Our LO came home today. After 10 days of introductions. We are exhausted from driving so much between our house and FC plus DP had to work till midnight to catch up on work every day. But we couldn't be more happier. ☺. Our BC has been amazing. She really seems to have a good bond already. She is so smiley with her. Lo is 7 months and BC 10.

Have had a lovely day and she has even slept in her cot fine tonight.  Amazed!

Fingers crossed.

I didn't believe it when I read how wonderful it feels and all the meetings, assessments are worth it. But today I know its true.

For all those waiting, it will happen and it will be SO worth it.

X


----------



## Tictoc (Aug 20, 2015)

Congratulations - it is so much easier when you can just start your 'normal' life together without FC etc.
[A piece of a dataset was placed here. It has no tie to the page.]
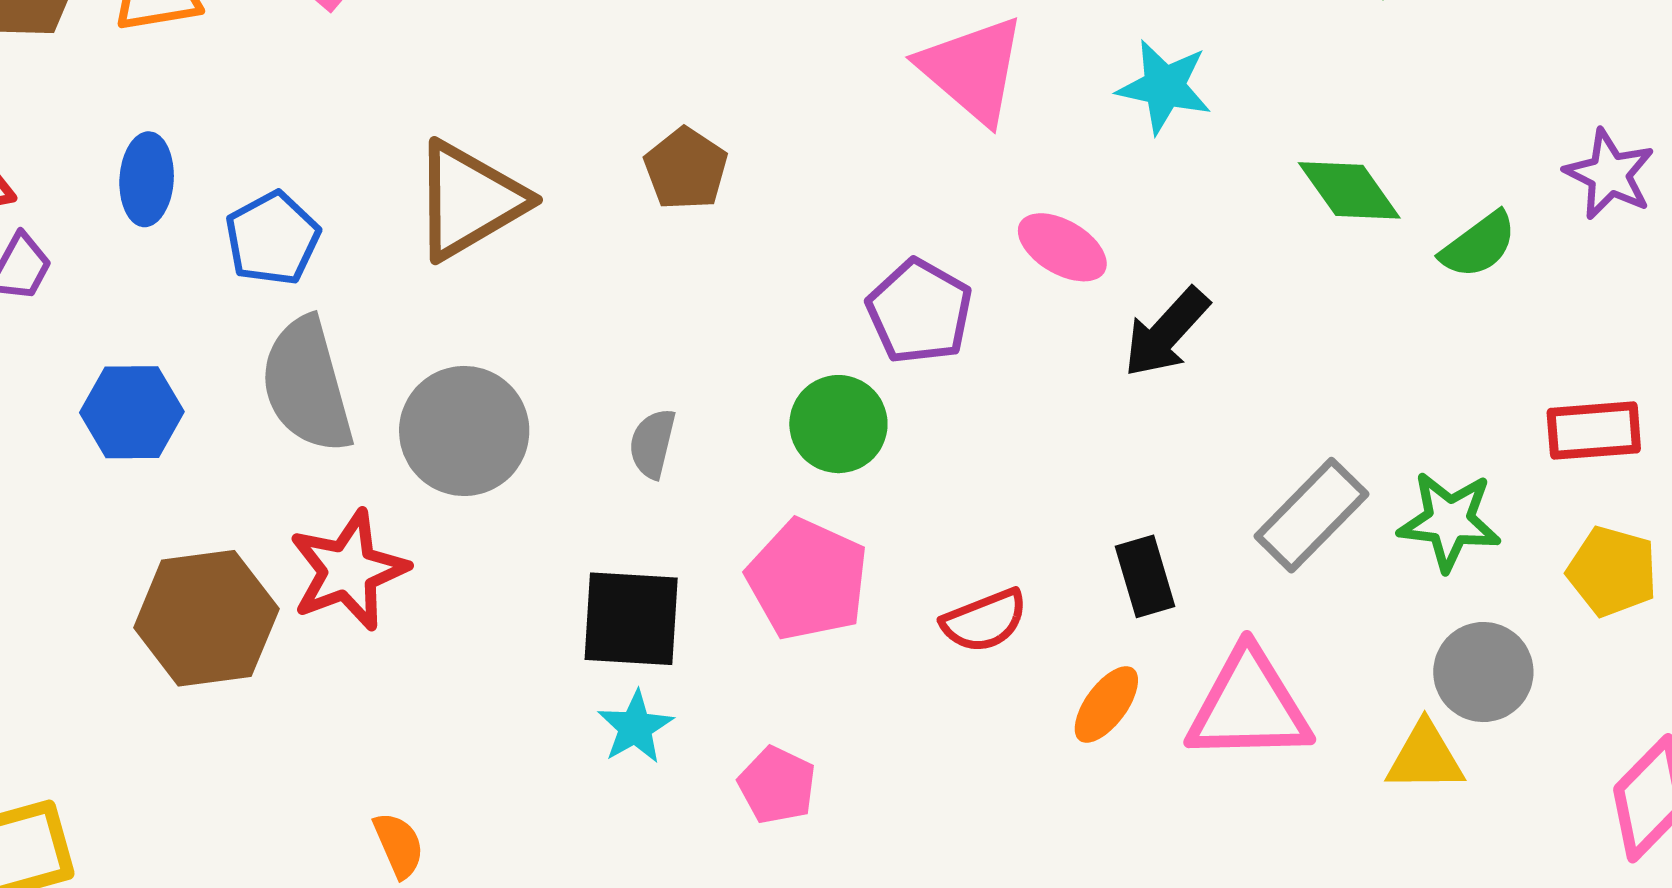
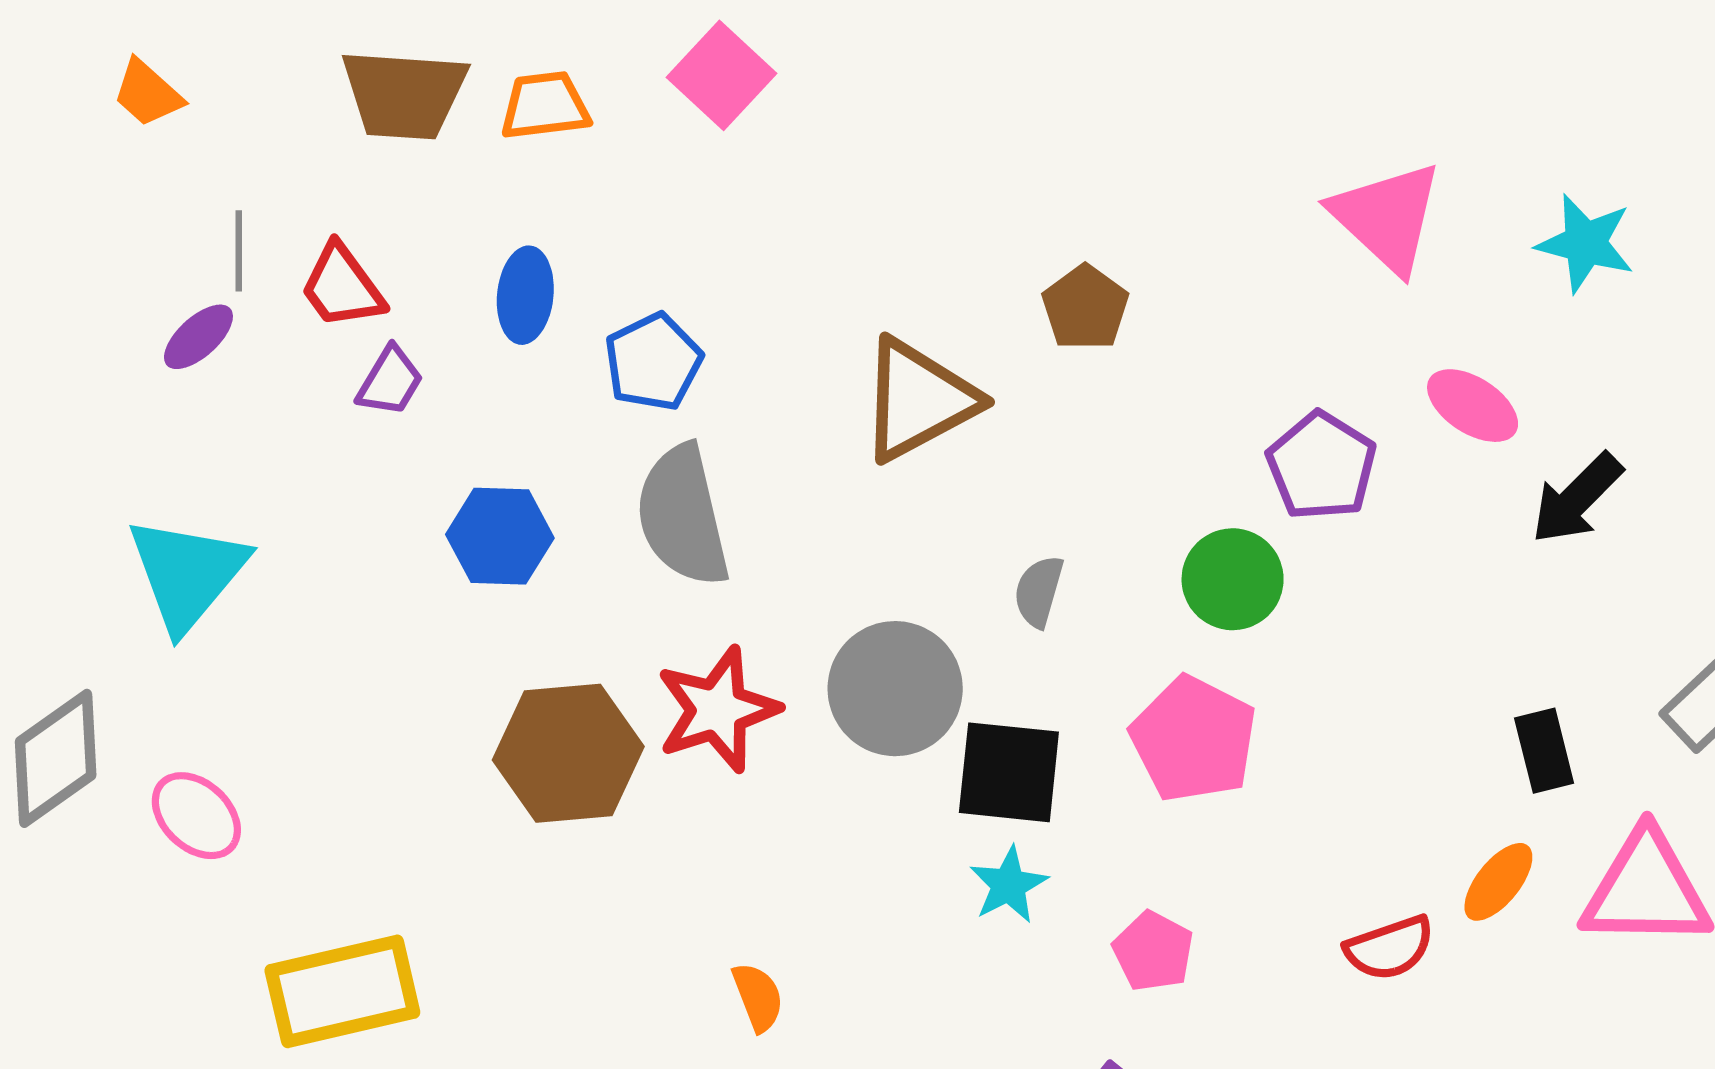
brown triangle: (469, 200) -> (918, 400), moved
gray circle: (464, 431) -> (895, 689), moved
red semicircle: (984, 621) -> (1390, 948), moved

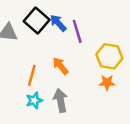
What a wonderful Christmas you are all going to have.


----------



## Sq9 (Jan 15, 2013)

Congratulations 😍 Amazing time for you all, enjoy every second xx


----------



## -x-Lolly-x- (Feb 3, 2012)

Awww this is a wonderful post, many congratulations, a family of 4 is just perfect   xxx


----------



## becs40 (Apr 9, 2013)

Congratulations! Brings back memories! It just gets better and better too!


----------



## Mumanddad (Apr 6, 2014)

Congratulations   just in time for Christmas how fantastic  x x x x


----------



## ♥Saila♥ (Mar 27, 2006)

Congratulations!!


----------